Task prompt => Repeat the entries below word for word, though any picture in them should be dropped.

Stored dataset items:
.....

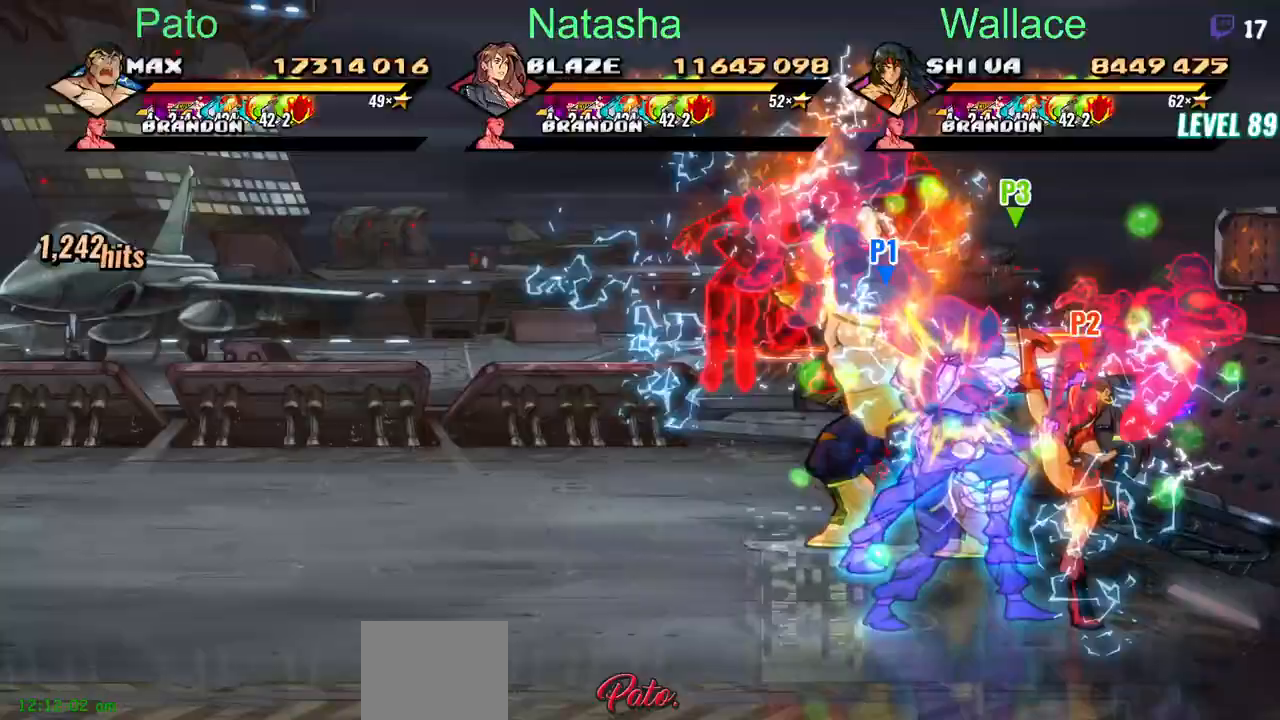
{"buttons": ["TRIANGLE"], "events": []}
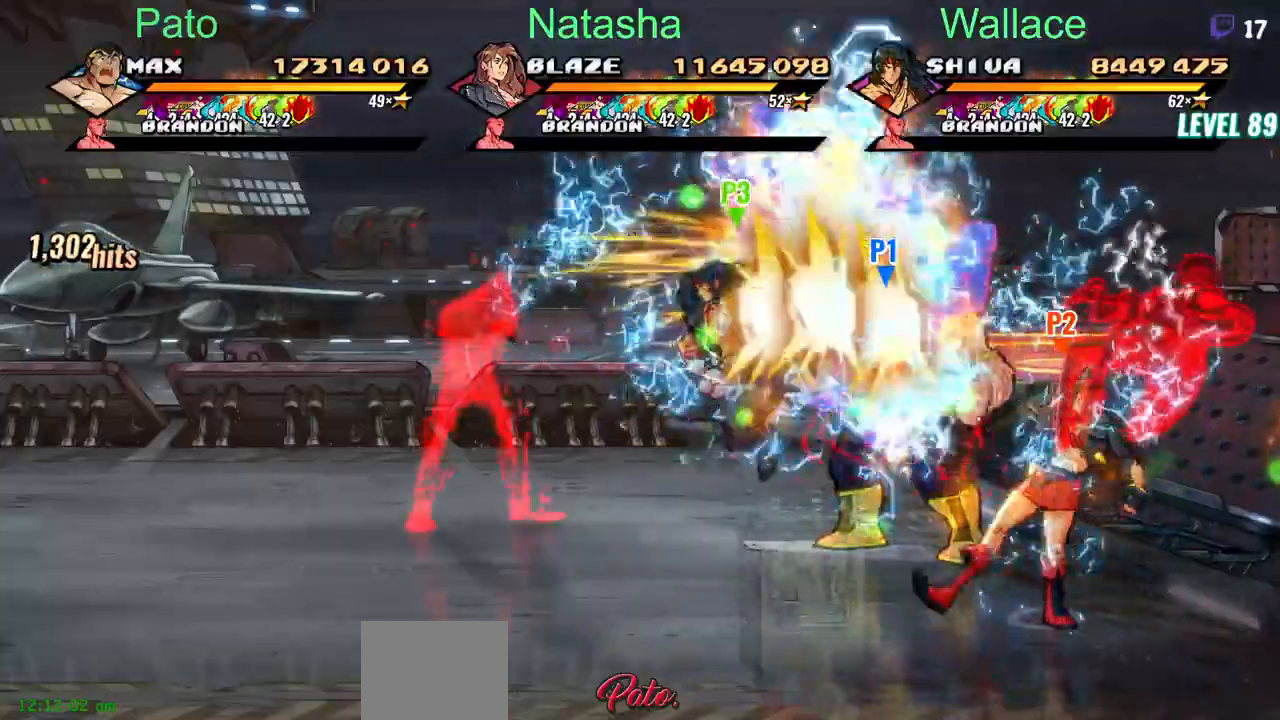
{"buttons": ["TRIANGLE"], "events": []}
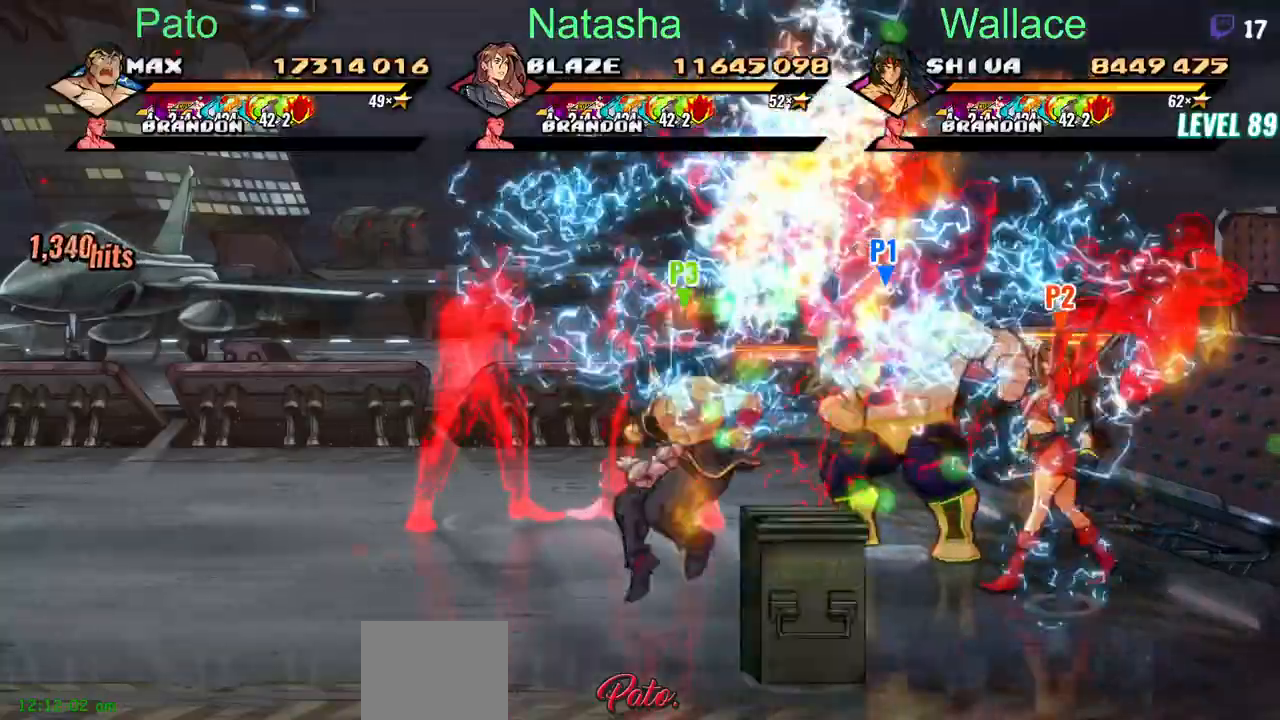
{"buttons": ["TRIANGLE"], "events": []}
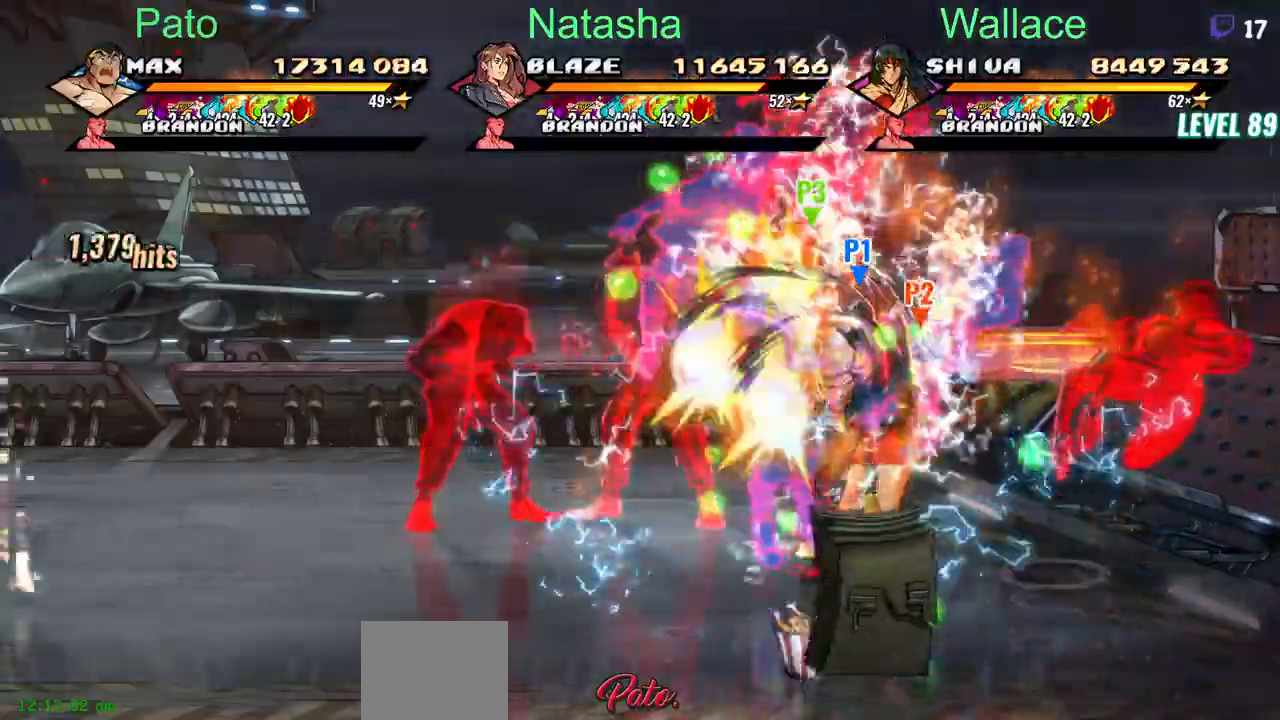
{"buttons": ["TRIANGLE", "DPAD_LEFT"], "events": [[33, "DPAD_LEFT", "down"], [167, "DPAD_UP", "down"], [183, "DPAD_UP", "up"], [200, "DPAD_UP", "down"], [400, "DPAD_UP", "up"]]}
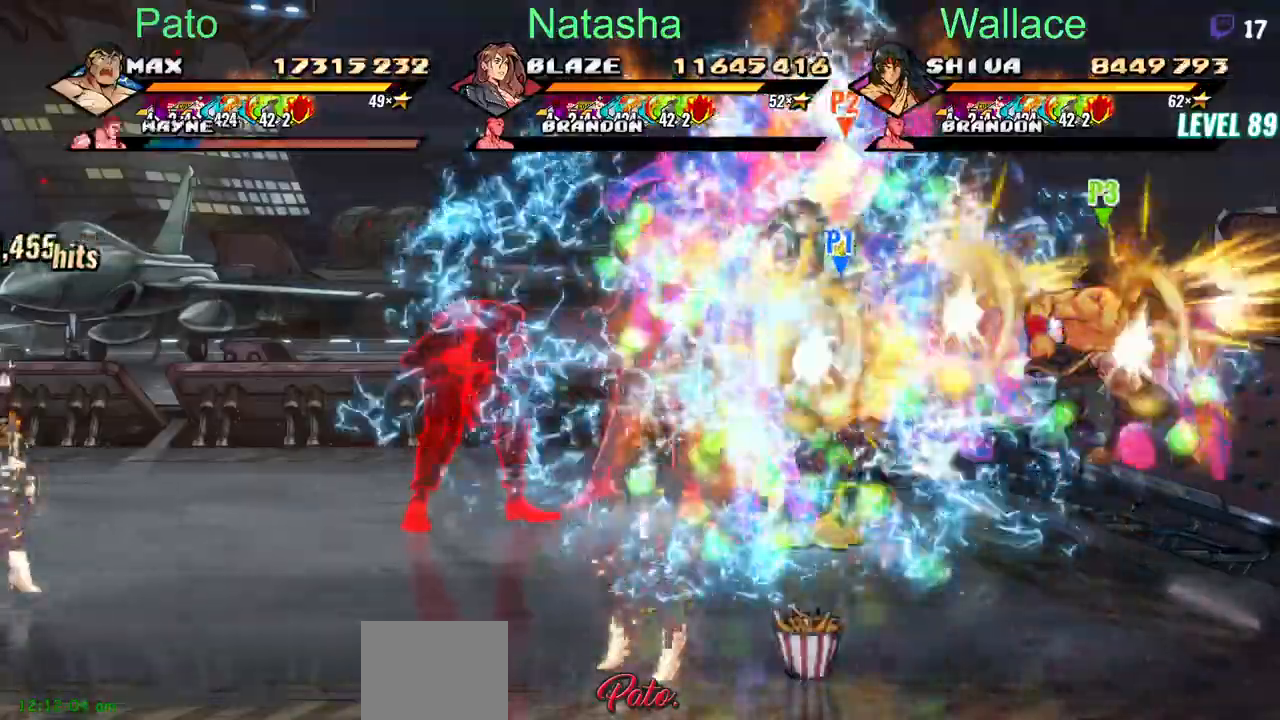
{"buttons": ["TRIANGLE", "DPAD_LEFT"], "events": []}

.....

Solved exercise =>
{"buttons": ["TRIANGLE"], "events": []}
{"buttons": ["TRIANGLE"], "events": []}
{"buttons": ["TRIANGLE"], "events": []}
{"buttons": ["TRIANGLE", "DPAD_LEFT"], "events": [[33, "DPAD_LEFT", "down"], [167, "DPAD_UP", "down"], [183, "DPAD_UP", "up"], [200, "DPAD_UP", "down"], [400, "DPAD_UP", "up"]]}
{"buttons": ["TRIANGLE", "DPAD_LEFT"], "events": []}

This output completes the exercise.